I’m a scientist so my interest is particularly from a science perspective, and I agree with the prevailing views now starting to emerge in the “science community” (as much as that can be considered one entity!) that it is unethical (and “unscientific”) to use any AI that is not open source, since there is no way to understand its algorithms, inherent biases, etc., and that alters what data comes out the other end. At a super-basic level: don’t bring anything into your lab/ research that you don’t understand. (ChatGPT fails this test and should not be used, so although I’ve mentioned it below as scenarios I like, I don’t support the use of ChatGPT itself for this, it’s just what people are playing with currently.)

I much prefer the longer-term vision of AI as co-pilot, as demonstrated by Star Trek, but of course already having real-world applications, e.g. checking developer code for errors, saving you if you try to hit a lorry in your car, etc.

A couple of my colleagues have played with ChatGPT as a way to bounce ideas (can be handy for asking iterative questions and thinking through an issue), I’ve seen an ad agency use it to veto designs (I.e. have a human discussion for ideas, then ask ChatGPT and dump any idea that ChatGPT offers as they’re clearly not original, and everything that’s left is worth considering further). I like how Readwise Reader have implemented it as a tool with a specific use case (called Ghostreader - it is there to co-pilot with you as you read: it can summarise a paper so you know whether to spend time on it, help you interpret statements you don’t understand, define terms in context, etc.). All these uses still require human thinking, and the AI serves to complement the human endeavour rather than supplant it.

I suppose my basic ethic code here is “does the AI help a human reach further?”. If you’re using AI to write an article you haven’t researched yourself, then no. If you’re using AI to help improve your article by working through your thinking, testing weak points in your argument, etc, then yes.

(For what it’s worth, the only AI I am aware that I’ve deliberately used is Ghostreader, and to date that’s mostly just been for fun to test how it works. I can see its value, but apparently I’d still rather just read something and figure it out on my own. That might change with time.)

1 Like

This is what will matter in the long term - whether or not most people have a reason to adopt a technology. The tech world has been excited about an endless list of technologies over the years that are basically dead on arrival - 3D TV/Movies and VR are good recent examples. Sure they may still see some niche use, and some areas of industry and the tech world are still pretty obsessed with them, but the public at large has pretty much forgotten about them.

The metaverse is another good example. I like the quote from the legendary John Carmack, Meta’s now previous head of the metaverse, talking about Meta’s own implementation at it’s own conference about the metaverse:

“This here, this isn’t really what I meant. Me being an avatar on-screen on a video for you is basically the same thing as [just] being on a video.”

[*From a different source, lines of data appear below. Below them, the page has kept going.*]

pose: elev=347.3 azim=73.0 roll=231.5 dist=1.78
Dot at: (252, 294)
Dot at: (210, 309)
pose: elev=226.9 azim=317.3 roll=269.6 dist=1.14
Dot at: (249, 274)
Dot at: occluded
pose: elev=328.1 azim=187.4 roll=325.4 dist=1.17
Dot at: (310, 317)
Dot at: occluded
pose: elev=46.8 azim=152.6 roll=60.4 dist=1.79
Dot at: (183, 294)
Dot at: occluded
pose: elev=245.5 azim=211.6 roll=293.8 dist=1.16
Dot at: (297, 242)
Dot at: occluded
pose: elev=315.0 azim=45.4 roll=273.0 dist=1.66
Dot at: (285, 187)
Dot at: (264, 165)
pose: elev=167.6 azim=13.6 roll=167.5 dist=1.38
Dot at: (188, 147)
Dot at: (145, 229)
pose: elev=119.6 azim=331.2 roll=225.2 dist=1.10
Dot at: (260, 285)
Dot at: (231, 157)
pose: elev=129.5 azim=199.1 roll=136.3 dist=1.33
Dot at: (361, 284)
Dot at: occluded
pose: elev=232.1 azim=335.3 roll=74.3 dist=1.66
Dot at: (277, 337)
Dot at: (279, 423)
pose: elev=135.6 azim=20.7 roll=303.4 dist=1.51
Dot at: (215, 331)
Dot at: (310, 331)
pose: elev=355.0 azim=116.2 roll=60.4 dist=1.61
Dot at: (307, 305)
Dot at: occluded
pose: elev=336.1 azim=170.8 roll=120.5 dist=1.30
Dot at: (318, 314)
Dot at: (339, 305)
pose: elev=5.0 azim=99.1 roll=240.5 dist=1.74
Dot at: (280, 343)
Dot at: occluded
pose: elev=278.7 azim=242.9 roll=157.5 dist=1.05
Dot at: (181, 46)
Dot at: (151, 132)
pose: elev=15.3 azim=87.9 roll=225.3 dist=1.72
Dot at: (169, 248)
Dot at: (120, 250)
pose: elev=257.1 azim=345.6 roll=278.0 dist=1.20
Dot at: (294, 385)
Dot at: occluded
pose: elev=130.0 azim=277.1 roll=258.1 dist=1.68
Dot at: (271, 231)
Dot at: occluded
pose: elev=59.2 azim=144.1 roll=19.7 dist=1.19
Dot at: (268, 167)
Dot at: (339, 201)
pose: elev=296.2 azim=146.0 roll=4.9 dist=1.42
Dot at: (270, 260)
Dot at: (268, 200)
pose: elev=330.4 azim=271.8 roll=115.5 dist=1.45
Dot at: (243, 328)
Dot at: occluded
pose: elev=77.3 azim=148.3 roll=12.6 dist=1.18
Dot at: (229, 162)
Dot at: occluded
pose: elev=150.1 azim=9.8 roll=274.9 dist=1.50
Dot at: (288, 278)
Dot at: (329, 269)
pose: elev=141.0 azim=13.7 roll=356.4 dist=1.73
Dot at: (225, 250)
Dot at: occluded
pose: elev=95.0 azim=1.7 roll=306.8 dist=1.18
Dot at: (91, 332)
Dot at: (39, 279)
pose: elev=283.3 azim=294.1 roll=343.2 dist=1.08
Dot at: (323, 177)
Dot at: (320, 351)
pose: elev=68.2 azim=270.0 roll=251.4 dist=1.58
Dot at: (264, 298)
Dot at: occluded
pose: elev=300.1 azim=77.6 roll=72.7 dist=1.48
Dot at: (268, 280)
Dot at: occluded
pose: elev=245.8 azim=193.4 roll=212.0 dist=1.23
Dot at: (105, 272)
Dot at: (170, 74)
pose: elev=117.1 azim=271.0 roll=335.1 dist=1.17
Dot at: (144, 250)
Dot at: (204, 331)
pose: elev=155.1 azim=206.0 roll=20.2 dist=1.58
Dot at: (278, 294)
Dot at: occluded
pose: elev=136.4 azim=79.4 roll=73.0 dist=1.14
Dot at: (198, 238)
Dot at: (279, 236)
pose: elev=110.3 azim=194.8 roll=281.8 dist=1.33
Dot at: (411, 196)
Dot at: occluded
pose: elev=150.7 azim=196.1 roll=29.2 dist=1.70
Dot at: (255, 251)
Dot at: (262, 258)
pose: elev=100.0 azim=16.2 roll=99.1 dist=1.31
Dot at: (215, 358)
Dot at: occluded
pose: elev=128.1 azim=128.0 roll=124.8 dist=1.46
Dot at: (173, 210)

All the tech industry has given us of the metaverse so far is a way to do the same things we already do better elsewhere. Why should anyone care?

The same is very much true of current AIs right now. Once the novelty wears off, will it really have improved our lives?

I’m mostly in agreement with this statement, but I’m trying to reconcile with the similar condition that we have no real “open source” way of understanding how the CPUs that process our data work either. We have to rely on a very closed box that accepts our inputs and produces outputs that we then have to find some way of trusting,

ChatGPT does a great job of bluffing when it doesn’t know the answer! A truly intelligent being knows when to say “I don’t know.”